[Start of Attachment]

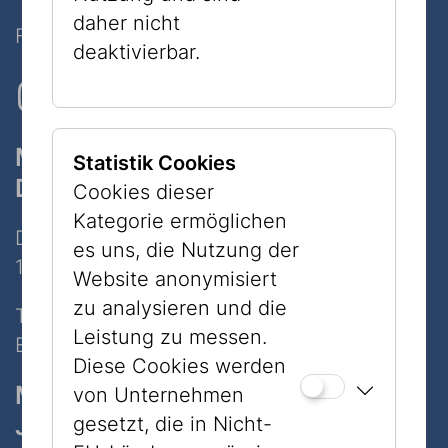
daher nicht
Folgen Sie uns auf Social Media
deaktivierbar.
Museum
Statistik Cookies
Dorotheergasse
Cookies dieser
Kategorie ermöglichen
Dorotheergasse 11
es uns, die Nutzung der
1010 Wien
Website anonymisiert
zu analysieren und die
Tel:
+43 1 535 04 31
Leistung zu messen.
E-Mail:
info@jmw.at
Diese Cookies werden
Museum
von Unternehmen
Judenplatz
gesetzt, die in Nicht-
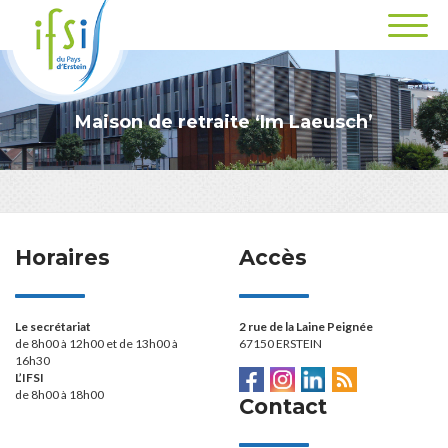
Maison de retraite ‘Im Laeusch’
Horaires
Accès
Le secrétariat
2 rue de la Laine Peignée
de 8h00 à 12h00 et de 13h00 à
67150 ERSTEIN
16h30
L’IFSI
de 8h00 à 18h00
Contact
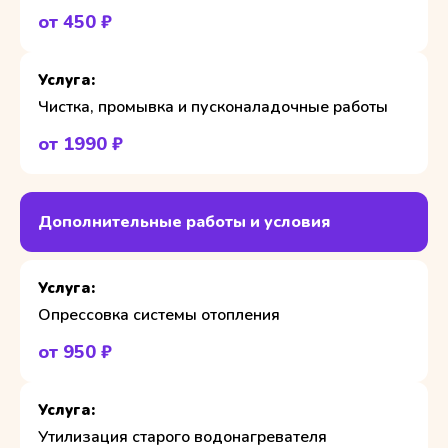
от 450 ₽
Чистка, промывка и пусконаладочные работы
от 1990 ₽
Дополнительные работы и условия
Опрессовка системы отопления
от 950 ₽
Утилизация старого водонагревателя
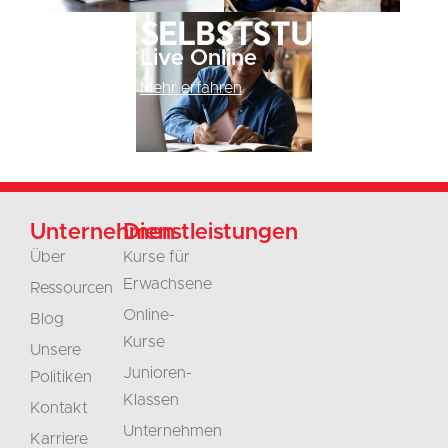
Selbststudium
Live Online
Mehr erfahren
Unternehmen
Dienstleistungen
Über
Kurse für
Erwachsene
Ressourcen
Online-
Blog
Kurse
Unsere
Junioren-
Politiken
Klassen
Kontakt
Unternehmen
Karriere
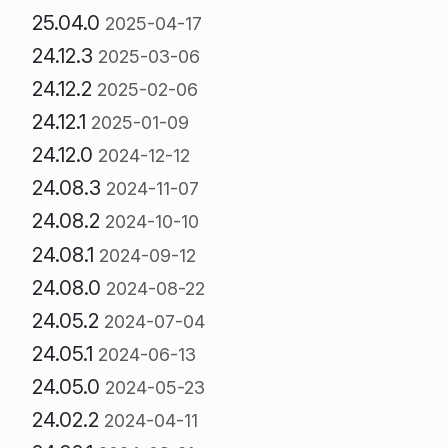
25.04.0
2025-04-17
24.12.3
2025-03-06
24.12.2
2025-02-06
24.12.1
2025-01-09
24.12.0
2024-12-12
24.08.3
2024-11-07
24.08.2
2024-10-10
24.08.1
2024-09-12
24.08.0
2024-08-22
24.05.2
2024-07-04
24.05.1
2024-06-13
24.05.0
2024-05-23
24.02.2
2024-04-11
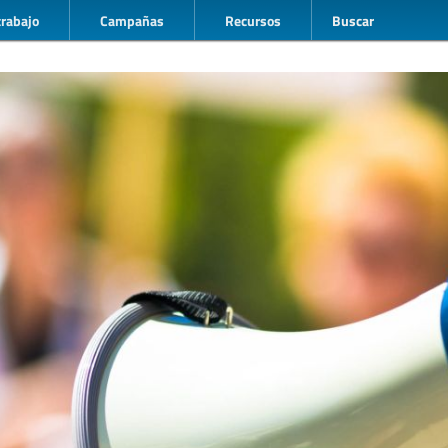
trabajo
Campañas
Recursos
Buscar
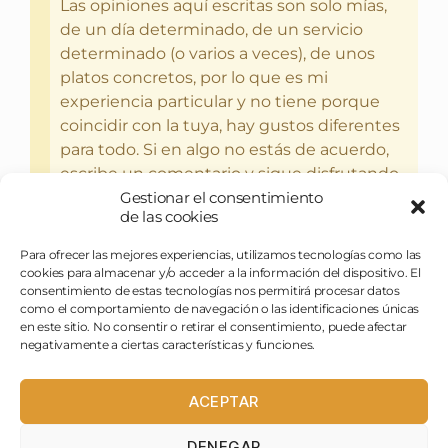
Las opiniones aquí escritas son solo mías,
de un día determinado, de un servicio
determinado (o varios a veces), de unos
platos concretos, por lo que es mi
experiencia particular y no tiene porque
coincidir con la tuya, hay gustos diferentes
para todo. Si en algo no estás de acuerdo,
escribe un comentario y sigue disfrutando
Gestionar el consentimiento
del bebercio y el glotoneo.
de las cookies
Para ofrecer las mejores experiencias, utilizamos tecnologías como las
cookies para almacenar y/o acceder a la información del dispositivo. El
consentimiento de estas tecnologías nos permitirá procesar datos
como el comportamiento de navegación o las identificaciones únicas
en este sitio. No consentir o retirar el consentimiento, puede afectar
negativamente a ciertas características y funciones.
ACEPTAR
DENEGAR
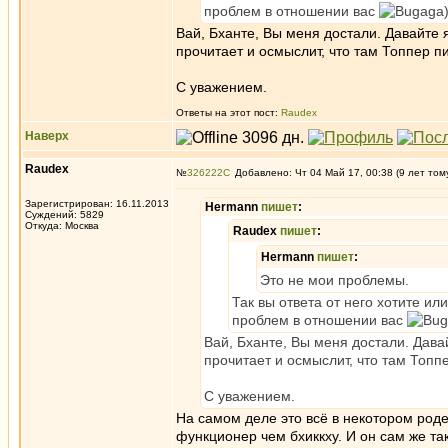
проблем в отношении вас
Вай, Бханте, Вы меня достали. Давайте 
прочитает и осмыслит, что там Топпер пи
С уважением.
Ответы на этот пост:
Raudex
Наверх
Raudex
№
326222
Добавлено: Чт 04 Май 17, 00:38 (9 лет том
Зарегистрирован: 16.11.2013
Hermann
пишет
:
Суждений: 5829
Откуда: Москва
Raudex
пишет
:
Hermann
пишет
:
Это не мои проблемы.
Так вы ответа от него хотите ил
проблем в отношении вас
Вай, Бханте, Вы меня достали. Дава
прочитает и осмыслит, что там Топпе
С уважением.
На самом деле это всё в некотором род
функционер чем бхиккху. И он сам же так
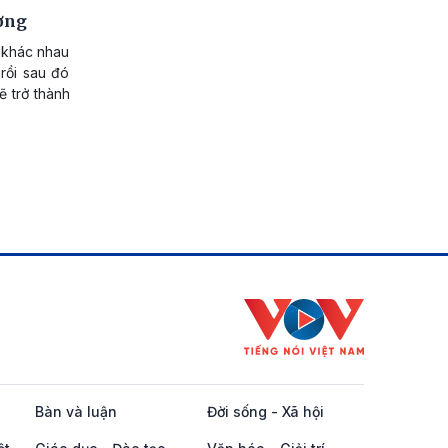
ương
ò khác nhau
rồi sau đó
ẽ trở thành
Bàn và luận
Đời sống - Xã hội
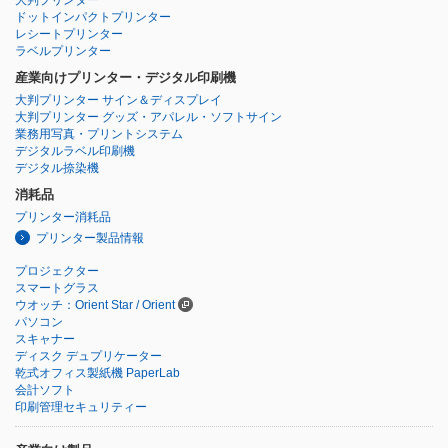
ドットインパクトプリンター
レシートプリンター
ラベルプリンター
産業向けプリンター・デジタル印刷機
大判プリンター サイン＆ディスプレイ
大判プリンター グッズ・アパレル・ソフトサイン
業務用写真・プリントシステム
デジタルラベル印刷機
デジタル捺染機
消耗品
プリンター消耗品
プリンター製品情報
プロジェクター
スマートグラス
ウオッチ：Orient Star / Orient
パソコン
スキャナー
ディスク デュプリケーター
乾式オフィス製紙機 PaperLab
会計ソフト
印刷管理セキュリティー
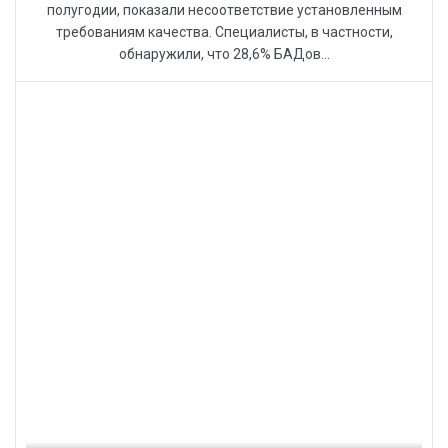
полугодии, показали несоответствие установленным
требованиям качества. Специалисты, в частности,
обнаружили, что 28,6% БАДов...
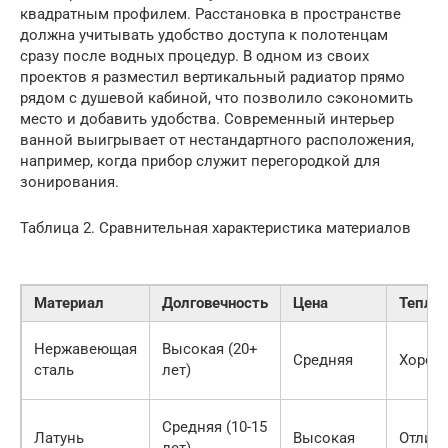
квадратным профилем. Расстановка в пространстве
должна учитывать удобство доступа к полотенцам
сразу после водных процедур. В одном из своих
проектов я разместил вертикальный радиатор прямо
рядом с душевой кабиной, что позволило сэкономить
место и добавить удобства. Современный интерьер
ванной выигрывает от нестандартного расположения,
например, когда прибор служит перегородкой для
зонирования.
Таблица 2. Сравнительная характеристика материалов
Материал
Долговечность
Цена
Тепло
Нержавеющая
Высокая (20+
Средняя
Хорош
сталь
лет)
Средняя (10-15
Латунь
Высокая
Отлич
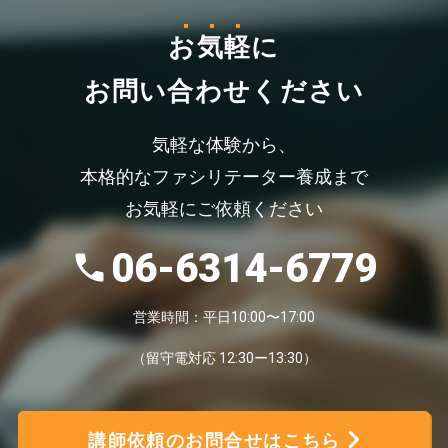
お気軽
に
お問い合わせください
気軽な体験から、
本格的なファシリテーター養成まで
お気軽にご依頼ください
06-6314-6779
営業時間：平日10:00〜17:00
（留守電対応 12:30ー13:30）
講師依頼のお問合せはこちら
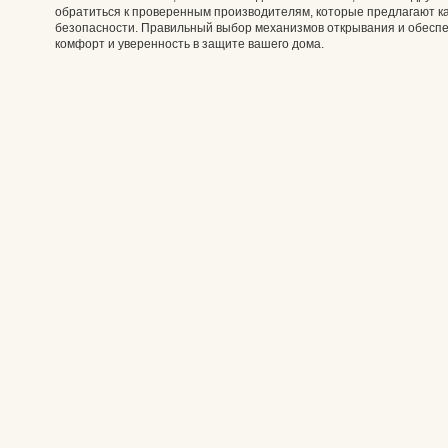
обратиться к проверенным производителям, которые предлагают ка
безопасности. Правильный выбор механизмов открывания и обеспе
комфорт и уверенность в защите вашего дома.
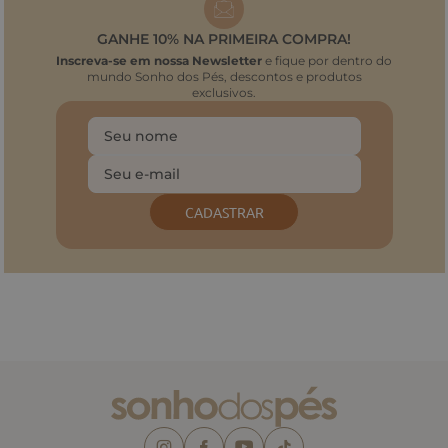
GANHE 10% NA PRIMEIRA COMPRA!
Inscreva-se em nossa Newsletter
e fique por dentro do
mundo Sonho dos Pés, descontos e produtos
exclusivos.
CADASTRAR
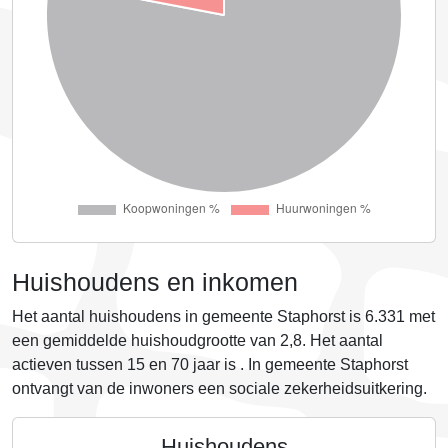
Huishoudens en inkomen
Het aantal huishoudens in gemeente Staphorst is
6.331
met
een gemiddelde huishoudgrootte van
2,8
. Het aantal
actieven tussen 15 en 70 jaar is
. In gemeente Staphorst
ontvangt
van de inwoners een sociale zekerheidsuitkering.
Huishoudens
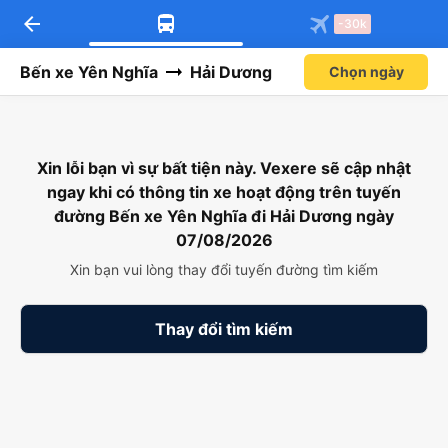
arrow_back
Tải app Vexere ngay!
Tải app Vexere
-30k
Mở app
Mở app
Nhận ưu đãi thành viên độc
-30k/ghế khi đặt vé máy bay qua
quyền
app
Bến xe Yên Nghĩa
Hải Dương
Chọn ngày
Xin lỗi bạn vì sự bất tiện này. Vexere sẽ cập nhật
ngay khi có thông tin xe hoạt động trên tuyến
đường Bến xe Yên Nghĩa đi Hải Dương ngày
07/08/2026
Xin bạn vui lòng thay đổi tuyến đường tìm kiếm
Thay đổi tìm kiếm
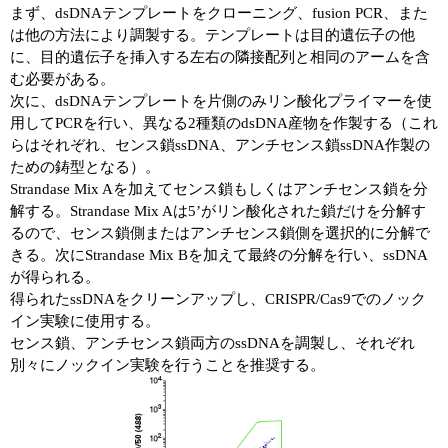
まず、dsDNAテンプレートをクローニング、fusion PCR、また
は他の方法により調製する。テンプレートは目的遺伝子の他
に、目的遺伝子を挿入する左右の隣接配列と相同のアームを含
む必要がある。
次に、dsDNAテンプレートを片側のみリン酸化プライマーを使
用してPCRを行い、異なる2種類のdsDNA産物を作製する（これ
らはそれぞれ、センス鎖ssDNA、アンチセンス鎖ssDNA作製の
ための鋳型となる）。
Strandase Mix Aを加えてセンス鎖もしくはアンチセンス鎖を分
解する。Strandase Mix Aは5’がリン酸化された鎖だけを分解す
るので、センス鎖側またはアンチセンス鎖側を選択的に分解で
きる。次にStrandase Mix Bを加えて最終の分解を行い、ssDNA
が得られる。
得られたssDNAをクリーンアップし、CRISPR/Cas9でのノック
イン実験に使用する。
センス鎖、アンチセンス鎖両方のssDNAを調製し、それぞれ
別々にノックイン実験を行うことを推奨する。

[End of Attachment]

**Task brief**
Rewrite all of the rows above, replacing every occurrence of "Museum" with "Gallery" and keeping everything else the same. Leave the pictures out.

**Response for this exercise**
daher nicht
Folgen Sie uns auf Social Media
deaktivierbar.
Gallery
Statistik Cookies
Dorotheergasse
Cookies dieser
Kategorie ermöglichen
Dorotheergasse 11
es uns, die Nutzung der
1010 Wien
Website anonymisiert
zu analysieren und die
Tel:
+43 1 535 04 31
Leistung zu messen.
E-Mail:
info@jmw.at
Diese Cookies werden
Gallery
von Unternehmen
Judenplatz
gesetzt, die in Nicht-
Maison de retraite ‘Im Laeusch’
Horaires
Accès
Le secrétariat
2 rue de la Laine Peignée
de 8h00 à 12h00 et de 13h00 à
67150 ERSTEIN
16h30
L’IFSI
de 8h00 à 18h00
Contact
от 450 ₽
Чистка, промывка и пусконаладочные работы
от 1990 ₽
Дополнительные работы и условия
Опрессовка системы отопления
от 950 ₽
Утилизация старого водонагревателя
Selbststudium
Live Online
Mehr erfahren
Unternehmen
Dienstleistungen
Über
Kurse für
Erwachsene
Ressourcen
Online-
Blog
Kurse
Unsere
Junioren-
Politiken
Klassen
Kontakt
Unternehmen
Karriere
25.04.0
2025-04-17
24.12.3
2025-03-06
24.12.2
2025-02-06
24.12.1
2025-01-09
24.12.0
2024-12-12
24.08.3
2024-11-07
24.08.2
2024-10-10
24.08.1
2024-09-12
24.08.0
2024-08-22
24.05.2
2024-07-04
24.05.1
2024-06-13
24.05.0
2024-05-23
24.02.2
2024-04-11
trabajo
Campañas
Recursos
Buscar
Las opiniones aquí escritas son solo mías,
de un día determinado, de un servicio
determinado (o varios a veces), de unos
platos concretos, por lo que es mi
experiencia particular y no tiene porque
coincidir con la tuya, hay gustos diferentes
para todo. Si en algo no estás de acuerdo,
escribe un comentario y sigue disfrutando
Gestionar el consentimiento
del bebercio y el glotoneo.
de las cookies
Para ofrecer las mejores experiencias, utilizamos tecnologías como las
cookies para almacenar y/o acceder a la información del dispositivo. El
consentimiento de estas tecnologías nos permitirá procesar datos
como el comportamiento de navegación o las identificaciones únicas
en este sitio. No consentir o retirar el consentimiento, puede afectar
negativamente a ciertas características y funciones.
ACEPTAR
DENEGAR
проблем в отношении вас
Вай, Бханте, Вы меня достали. Давайте 
прочитает и осмыслит, что там Топпер пи
С уважением.
Ответы на этот пост:
Raudex
Наверх
Raudex
№
326222
Добавлено: Чт 04 Май 17, 00:38 (9 лет том
Зарегистрирован: 16.11.2013
Hermann
пишет
:
Суждений: 5829
Откуда: Москва
Raudex
пишет
:
Hermann
пишет
:
Это не мои проблемы.
Так вы ответа от него хотите ил
проблем в отношении вас
Вай, Бханте, Вы меня достали. Дава
прочитает и осмыслит, что там Топпе
С уважением.
На самом деле это всё в некотором род
функционер чем бхиккху. И он сам же так
ương
ò khác nhau
rồi sau đó
ẽ trở thành
Bàn và luận
Đời sống - Xã hội
ドットインパクトプリンター
レシートプリンター
ラベルプリンター
産業向けプリンター・デジタル印刷機
大判プリンター サイン＆ディスプレイ
大判プリンター グッズ・アパレル・ソフトサイン
業務用写真・プリントシステム
デジタルラベル印刷機
デジタル捺染機
消耗品
プリンター消耗品
プリンター製品情報
プロジェクター
スマートグラス
ウオッチ：Orient Star / Orient
パソコン
スキャナー
ディスク デュプリケーター
乾式オフィス製紙機 PaperLab
会計ソフト
印刷管理セキュリティー
полугодии, показали несоответствие установленным
требованиям качества. Специалисты, в частности,
обнаружили, что 28,6% БАДов...
квадратным профилем. Расстановка в пространстве
должна учитывать удобство доступа к полотенцам
сразу после водных процедур. В одном из своих
проектов я разместил вертикальный радиатор прямо
рядом с душевой кабиной, что позволило сэкономить
место и добавить удобства. Современный интерьер
ванной выигрывает от нестандартного расположения,
например, когда прибор служит перегородкой для
зонирования.
Таблица 2. Сравнительная характеристика материалов
Материал
Долговечность
Цена
Тепло
Нержавеющая
Высокая (20+
Средняя
Хорош
сталь
лет)
Средняя (10-15
Латунь
Высокая
Отлич
お気軽
に
お問い合わせください
気軽な体験から、
本格的なファシリテーター養成まで
お気軽にご依頼ください
06-6314-6779
営業時間：平日10:00〜17:00
（留守電対応 12:30ー13:30）
講師依頼のお問合せはこちら
обратиться к проверенным производителям, которые предлагают ка
безопасности. Правильный выбор механизмов открывания и обеспе
комфорт и уверенность в защите вашего дома.
GANHE 10% NA PRIMEIRA COMPRA!
Inscreva-se em nossa Newsletter
e fique por dentro do
mundo Sonho dos Pés, descontos e produtos
exclusivos.
CADASTRAR
Huishoudens en inkomen
Het aantal huishoudens in gemeente Staphorst is
6.331
met
een gemiddelde huishoudgrootte van
2,8
. Het aantal
actieven tussen 15 en 70 jaar is
. In gemeente Staphorst
ontvangt
van de inwoners een sociale zekerheidsuitkering.
Huishoudens
arrow_back
Tải app Vexere ngay!
Tải app Vexere
-30k
Mở app
Mở app
Nhận ưu đãi thành viên độc
-30k/ghế khi đặt vé máy bay qua
quyền
app
Bến xe Yên Nghĩa
Hải Dương
Chọn ngày
Xin lỗi bạn vì sự bất tiện này. Vexere sẽ cập nhật
ngay khi có thông tin xe hoạt động trên tuyến
đường Bến xe Yên Nghĩa đi Hải Dương ngày
07/08/2026
Xin bạn vui lòng thay đổi tuyến đường tìm kiếm
Thay đổi tìm kiếm
まず、dsDNAテンプレートをクローニング、fusion PCR、また
は他の方法により調製する。テンプレートは目的遺伝子の他
に、目的遺伝子を挿入する左右の隣接配列と相同のアームを含
む必要がある。
次に、dsDNAテンプレートを片側のみリン酸化プライマーを使
用してPCRを行い、異なる2種類のdsDNA産物を作製する（これ
らはそれぞれ、センス鎖ssDNA、アンチセンス鎖ssDNA作製の
ための鋳型となる）。
Strandase Mix Aを加えてセンス鎖もしくはアンチセンス鎖を分
解する。Strandase Mix Aは5’がリン酸化された鎖だけを分解す
るので、センス鎖側またはアンチセンス鎖側を選択的に分解で
きる。次にStrandase Mix Bを加えて最終の分解を行い、ssDNA
が得られる。
得られたssDNAをクリーンアップし、CRISPR/Cas9でのノック
イン実験に使用する。
センス鎖、アンチセンス鎖両方のssDNAを調製し、それぞれ
別々にノックイン実験を行うことを推奨する。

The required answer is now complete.